> [TASK TO CARRY OUT]:
Apart from the pictures, every part of the records below gets retyped exactly.

> [RECORDED INFORMATION]:
______

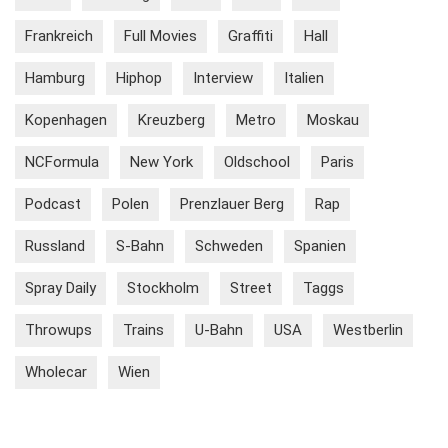
Frankreich
Full Movies
Graffiti
Hall
Hamburg
Hiphop
Interview
Italien
Kopenhagen
Kreuzberg
Metro
Moskau
NCFormula
New York
Oldschool
Paris
Podcast
Polen
Prenzlauer Berg
Rap
Russland
S-Bahn
Schweden
Spanien
Spray Daily
Stockholm
Street
Taggs
Throwups
Trains
U-Bahn
USA
Westberlin
Wholecar
Wien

______

> [TASK RESULT]:
Frankreich
Full Movies
Graffiti
Hall
Hamburg
Hiphop
Interview
Italien
Kopenhagen
Kreuzberg
Metro
Moskau
NCFormula
New York
Oldschool
Paris
Podcast
Polen
Prenzlauer Berg
Rap
Russland
S-Bahn
Schweden
Spanien
Spray Daily
Stockholm
Street
Taggs
Throwups
Trains
U-Bahn
USA
Westberlin
Wholecar
Wien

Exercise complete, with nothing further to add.